George is a gay kindergarten teacher, holding a torch of the inextinguishable variety for his not-worth-it ex-boyfriend. Nina is a pregnant "almost-psychologist" feminist with a nail-polish obsession and an overbearing boyfriend. The focus of the novel is certainly on the relationship between these two, but McCauley also brings an entire fictional ensemble to life, richly nuanced with quirky humor. After a night utterly devoid of sleep, romance, or even physical comfort on a stranger's futon, George decides to cut his losses and leave in the middle of the night, silently wondering about his generation's aversion to mattresses: "I've never trusted people who feel compelled to replace them with uncomfortable, expensive substitutes." As he leaves, his blind date caps off the evening with some unsolicited dietary advice, advising him that he should really cut down on dairy. "Thanks," George deadpans. "I've been meaning to eliminate it from my diet. This should give me the extra push."
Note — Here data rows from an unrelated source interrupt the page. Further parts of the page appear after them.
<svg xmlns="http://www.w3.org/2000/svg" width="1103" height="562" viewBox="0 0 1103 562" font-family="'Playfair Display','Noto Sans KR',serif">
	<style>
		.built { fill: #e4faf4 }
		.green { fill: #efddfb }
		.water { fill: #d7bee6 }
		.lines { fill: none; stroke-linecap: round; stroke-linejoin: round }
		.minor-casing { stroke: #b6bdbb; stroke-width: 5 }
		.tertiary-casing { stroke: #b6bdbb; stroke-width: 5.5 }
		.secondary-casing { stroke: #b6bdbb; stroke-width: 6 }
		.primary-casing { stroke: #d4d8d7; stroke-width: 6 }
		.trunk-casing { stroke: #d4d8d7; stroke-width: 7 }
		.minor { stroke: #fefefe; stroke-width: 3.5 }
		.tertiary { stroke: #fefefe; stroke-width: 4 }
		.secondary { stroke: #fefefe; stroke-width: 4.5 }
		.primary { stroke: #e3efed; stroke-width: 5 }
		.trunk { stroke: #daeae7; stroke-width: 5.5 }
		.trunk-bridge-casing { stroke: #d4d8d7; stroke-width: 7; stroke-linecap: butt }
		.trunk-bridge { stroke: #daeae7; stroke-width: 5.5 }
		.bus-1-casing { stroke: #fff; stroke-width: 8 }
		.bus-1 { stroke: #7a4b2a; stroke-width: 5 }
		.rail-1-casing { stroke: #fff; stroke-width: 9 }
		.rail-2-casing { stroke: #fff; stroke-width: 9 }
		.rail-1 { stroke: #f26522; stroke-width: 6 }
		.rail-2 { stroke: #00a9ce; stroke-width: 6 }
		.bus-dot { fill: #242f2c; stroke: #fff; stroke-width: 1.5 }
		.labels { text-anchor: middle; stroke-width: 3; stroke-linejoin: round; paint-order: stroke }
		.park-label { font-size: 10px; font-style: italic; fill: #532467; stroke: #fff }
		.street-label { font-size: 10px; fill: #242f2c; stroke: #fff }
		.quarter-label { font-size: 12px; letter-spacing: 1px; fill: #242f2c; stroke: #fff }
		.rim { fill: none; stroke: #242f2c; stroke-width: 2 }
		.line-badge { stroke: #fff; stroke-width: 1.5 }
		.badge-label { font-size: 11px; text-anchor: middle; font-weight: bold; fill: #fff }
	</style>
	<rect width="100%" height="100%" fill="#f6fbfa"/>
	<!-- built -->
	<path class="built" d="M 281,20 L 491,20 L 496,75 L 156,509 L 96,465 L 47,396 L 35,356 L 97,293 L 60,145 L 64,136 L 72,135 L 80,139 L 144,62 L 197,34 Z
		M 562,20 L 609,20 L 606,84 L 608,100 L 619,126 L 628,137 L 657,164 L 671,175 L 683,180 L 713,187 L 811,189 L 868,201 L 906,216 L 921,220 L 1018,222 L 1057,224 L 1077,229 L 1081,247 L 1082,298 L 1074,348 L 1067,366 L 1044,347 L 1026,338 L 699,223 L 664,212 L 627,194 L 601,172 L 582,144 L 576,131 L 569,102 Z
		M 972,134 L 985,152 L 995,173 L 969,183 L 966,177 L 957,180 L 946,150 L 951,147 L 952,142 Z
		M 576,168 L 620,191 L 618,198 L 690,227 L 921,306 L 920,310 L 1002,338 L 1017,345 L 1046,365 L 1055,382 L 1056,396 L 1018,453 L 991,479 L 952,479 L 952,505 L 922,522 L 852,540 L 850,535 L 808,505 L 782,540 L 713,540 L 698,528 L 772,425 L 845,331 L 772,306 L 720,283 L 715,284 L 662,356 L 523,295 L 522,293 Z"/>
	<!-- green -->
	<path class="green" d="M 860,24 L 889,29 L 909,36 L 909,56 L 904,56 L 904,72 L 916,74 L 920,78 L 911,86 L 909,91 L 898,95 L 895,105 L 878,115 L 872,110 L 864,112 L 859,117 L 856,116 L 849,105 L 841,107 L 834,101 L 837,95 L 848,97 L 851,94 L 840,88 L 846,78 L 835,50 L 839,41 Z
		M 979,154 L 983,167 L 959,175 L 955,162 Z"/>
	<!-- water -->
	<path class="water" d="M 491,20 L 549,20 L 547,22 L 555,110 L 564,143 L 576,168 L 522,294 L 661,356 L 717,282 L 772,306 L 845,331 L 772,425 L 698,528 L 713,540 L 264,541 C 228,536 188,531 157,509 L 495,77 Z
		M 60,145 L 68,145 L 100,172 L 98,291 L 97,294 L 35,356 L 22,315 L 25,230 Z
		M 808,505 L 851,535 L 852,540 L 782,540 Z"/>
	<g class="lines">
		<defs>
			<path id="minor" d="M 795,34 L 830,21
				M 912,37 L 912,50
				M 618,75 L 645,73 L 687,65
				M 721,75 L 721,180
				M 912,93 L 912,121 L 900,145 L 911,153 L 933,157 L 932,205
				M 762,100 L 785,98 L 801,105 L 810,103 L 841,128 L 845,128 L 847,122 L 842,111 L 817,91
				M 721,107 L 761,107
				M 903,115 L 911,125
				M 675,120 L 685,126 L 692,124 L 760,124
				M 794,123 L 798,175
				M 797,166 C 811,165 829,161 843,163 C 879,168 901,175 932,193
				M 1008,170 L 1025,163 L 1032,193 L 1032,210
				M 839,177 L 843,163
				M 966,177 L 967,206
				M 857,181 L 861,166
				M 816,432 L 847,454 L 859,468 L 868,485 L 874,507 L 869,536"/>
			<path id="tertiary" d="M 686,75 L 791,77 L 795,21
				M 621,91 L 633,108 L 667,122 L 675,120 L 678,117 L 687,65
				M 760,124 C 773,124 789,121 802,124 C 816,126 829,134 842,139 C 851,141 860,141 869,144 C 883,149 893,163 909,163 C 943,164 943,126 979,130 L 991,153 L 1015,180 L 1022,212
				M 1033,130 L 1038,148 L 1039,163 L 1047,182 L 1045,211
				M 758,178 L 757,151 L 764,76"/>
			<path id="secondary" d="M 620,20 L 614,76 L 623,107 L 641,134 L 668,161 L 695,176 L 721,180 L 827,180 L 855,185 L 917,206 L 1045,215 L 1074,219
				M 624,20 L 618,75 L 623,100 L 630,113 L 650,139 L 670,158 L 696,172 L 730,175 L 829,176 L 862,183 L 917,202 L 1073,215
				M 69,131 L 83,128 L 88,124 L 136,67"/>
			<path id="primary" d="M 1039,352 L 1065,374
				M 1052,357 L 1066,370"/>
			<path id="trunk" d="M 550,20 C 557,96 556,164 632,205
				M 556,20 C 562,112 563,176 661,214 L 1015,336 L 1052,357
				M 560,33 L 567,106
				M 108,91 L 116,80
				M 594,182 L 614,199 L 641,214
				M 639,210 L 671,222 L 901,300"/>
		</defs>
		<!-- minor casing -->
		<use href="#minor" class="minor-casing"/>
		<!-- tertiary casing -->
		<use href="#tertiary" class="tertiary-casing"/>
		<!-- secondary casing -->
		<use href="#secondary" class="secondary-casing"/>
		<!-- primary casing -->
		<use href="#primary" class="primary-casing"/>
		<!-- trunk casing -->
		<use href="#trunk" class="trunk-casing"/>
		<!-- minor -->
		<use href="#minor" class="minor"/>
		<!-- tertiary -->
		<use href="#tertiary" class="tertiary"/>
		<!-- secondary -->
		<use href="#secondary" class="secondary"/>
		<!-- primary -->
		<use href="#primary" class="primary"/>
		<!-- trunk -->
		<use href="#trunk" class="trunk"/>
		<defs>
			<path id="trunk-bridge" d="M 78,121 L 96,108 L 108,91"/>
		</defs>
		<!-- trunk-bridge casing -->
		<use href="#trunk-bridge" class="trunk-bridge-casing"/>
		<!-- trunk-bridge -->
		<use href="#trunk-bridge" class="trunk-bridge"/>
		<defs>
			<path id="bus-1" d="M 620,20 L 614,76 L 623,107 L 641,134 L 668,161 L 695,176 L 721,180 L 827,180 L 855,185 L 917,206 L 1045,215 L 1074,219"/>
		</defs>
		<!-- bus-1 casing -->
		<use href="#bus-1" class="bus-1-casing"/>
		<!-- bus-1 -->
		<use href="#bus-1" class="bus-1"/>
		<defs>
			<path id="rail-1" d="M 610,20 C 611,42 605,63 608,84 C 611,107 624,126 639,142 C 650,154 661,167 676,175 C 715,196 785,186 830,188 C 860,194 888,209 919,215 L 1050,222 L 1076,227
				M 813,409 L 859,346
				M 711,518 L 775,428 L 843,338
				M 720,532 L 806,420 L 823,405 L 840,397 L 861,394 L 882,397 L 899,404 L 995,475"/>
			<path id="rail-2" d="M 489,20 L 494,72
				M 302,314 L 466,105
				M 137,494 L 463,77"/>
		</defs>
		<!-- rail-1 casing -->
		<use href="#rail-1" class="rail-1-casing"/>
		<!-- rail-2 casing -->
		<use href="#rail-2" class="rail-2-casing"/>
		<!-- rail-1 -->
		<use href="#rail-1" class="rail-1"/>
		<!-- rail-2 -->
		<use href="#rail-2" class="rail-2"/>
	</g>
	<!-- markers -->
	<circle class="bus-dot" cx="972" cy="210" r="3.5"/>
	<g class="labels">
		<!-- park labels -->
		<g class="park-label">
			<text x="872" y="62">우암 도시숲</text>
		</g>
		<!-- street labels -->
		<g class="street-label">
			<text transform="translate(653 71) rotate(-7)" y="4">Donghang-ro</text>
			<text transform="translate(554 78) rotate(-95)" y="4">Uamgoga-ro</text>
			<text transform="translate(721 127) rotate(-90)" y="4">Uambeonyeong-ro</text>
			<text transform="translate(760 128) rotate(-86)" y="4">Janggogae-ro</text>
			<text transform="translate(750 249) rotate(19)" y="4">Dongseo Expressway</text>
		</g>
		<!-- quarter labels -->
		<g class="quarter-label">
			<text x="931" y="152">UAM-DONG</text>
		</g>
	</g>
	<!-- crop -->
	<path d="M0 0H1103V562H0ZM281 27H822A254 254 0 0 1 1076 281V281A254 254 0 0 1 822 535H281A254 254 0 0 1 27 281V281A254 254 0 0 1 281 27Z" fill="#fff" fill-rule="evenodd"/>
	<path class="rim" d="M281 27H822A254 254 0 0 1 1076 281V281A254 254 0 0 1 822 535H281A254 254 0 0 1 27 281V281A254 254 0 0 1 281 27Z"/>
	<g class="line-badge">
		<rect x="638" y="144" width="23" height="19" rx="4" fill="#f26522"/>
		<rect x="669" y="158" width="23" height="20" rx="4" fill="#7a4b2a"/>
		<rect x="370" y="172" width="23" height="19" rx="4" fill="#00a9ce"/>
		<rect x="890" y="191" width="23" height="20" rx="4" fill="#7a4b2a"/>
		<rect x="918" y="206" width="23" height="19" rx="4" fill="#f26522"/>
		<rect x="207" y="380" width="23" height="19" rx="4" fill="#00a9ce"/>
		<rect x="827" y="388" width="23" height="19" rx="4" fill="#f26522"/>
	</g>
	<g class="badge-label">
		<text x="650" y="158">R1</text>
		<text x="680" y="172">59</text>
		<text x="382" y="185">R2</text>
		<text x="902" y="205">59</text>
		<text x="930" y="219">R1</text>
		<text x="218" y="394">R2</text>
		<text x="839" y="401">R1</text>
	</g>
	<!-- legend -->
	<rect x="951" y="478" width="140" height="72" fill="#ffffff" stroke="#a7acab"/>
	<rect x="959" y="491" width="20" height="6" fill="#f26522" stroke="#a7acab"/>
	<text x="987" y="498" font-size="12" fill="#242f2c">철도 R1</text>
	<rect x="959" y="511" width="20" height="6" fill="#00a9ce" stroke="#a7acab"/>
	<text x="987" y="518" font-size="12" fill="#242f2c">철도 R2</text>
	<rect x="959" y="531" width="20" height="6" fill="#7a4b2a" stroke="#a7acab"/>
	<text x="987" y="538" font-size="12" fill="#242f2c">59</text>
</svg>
The Object of My Affection gets you to care about this screwed-up lot of characters as they attempt to force the square peg of life-as-it-is-wished into the round hole of life-as-it-is. It offers no pat resolutions but rather an overall sense of hope, made all the more believable by the fact that the author has not frantically tried to tie up every single loose end. Instead, George, Nina, and those who touch them manage to push off from their unreasonably idealistic visions of the future and anchor, albeit tenuously, to the blessings of the present, resolved to remain standing amidst the forces that move them, as McCauley writes, "as inevitable as death and much stronger than love." --Bob Michaels
Stephen McCauley is the author of The Man of the House, The Easy Way Out and True Enough. He lives in Cambridge, Massachusetts.